SIGNIFICATIONS, DESIGNATIONS OF COMPOSITE MATRIXES THAT IX ANALYSIS
Abstract
The existing algebraic theory of matrices is created for the abbreviated recording of solutions and solutions to problems of linear algebra, that is, it "serves" the performance of operations with linear forms. Because of this, in our study we will call these traditional matrices - "algebraic", in contrast to composite matrices (compomatrices), which are introduced and developed by us.
By numerical field we mean any set of numbers within which are always defined and can unambiguously perform four operations: addition, subtraction, multiplication and division.
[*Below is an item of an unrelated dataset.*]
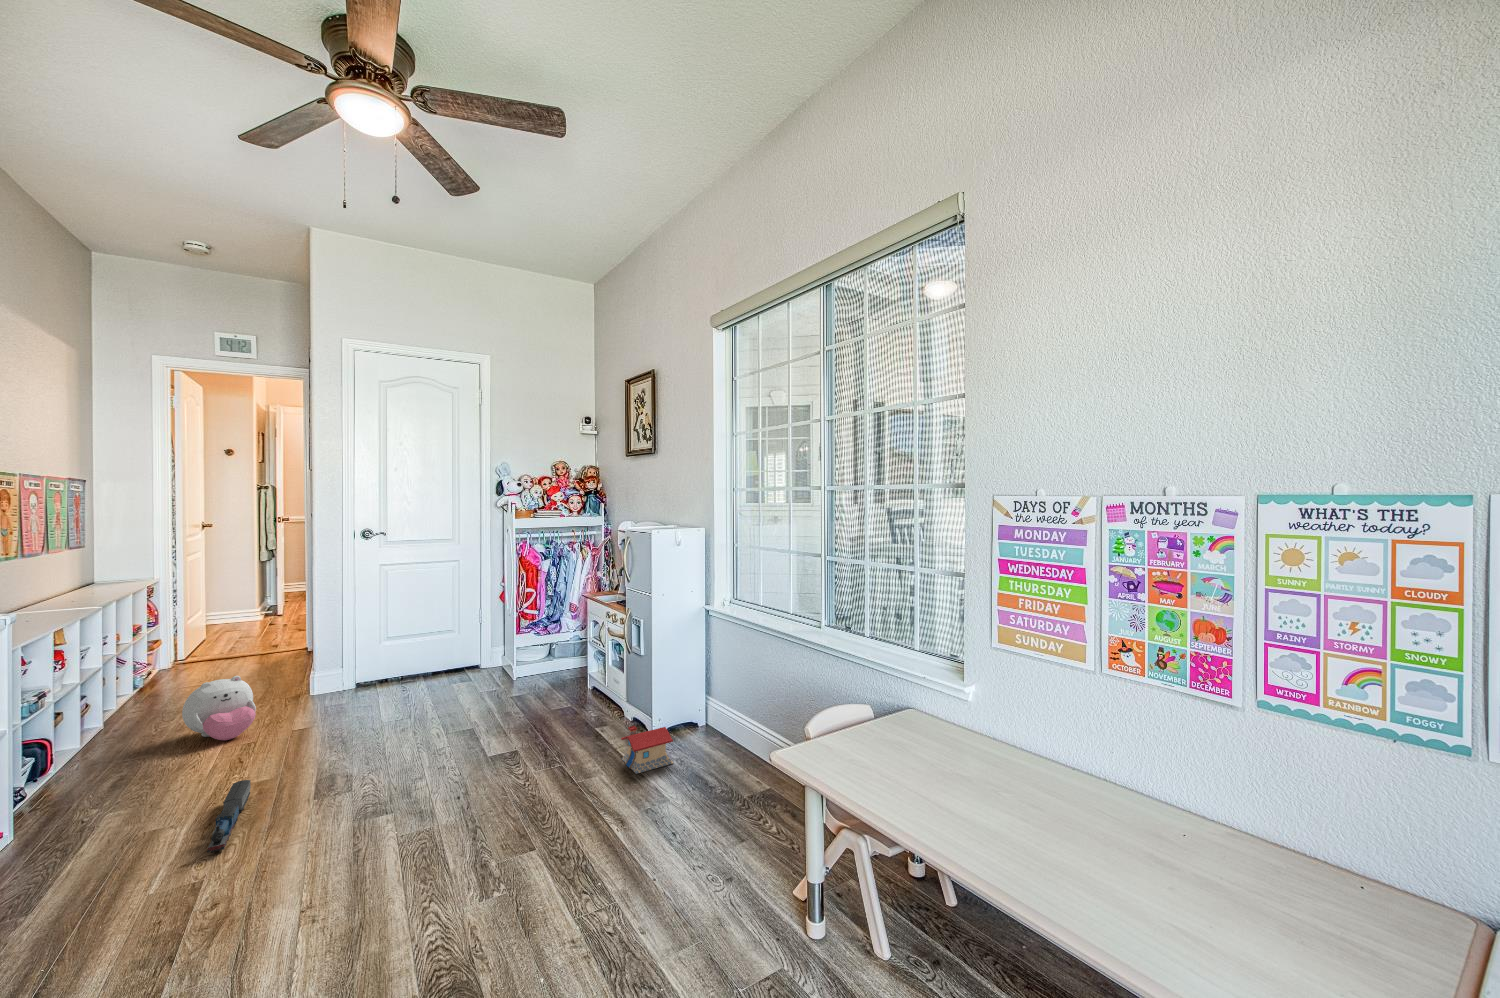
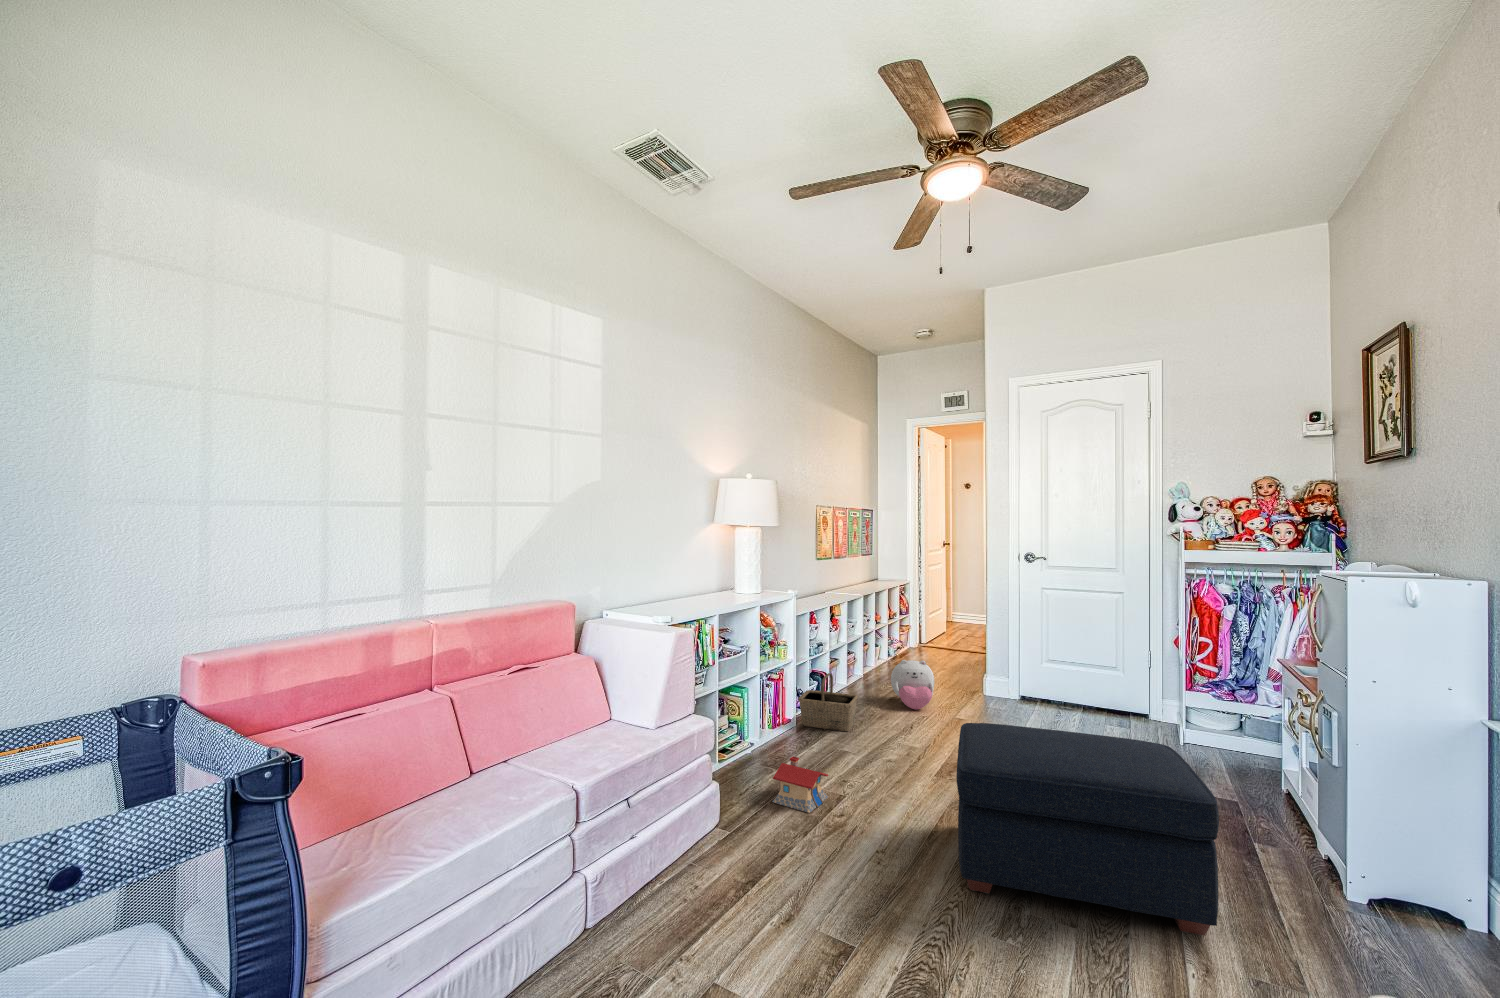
ottoman: none [380,677,618,879] -> present [956,723,1219,935]
toy house: present [621,726,673,774] -> present [772,756,828,813]
basket: none [22,734,146,831] -> present [798,673,858,731]
toy train: present [207,780,251,853] -> none [855,739,902,783]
Since algebraic matrices are formed over the field K, to determine their elements over the field K must first formulate a problem, determine the initial conditions for it and make the appropriate linear algebraic equations, which determine the elements of algebraic matrices. It follows that the elements of algebraic matrices can’t be arbitrarily selected from the set of the field K. All of them are determined by certain algorithms, as a result, the elements of the algebraic matrix are always combination values, ie such that changing the value of any one of them, entails a change in the values of all its other elements. In other words, the linear transformation problem uniquely defines an algebraic matrix. Conversely, any algebraic matrix uniquely defines a linear transformation.
Composite matrices (compomatrices) are completely different in nature and purpose.
If algebraic matrices are designed for abbreviated writing and compact solution of problems presented by linear algebra in matrix form, computer matrices are designed for analytical formalization of geometric figures by compositional geometry and abbreviated writing and compact solving of geometric problems in analytical form. However, compositional geometry is radically different from analytical geometry in that the equations of geometric objects are formed relative to the basis points of the original GF, for which the problem is solved. Conversely, in analytical geometry, the equations are formed relative to the coordinate system in which the original GF is located.
Keywords: basis points, geometric figure, compositional geometry, compomatrices, compositional geometric modeling, point polynomial.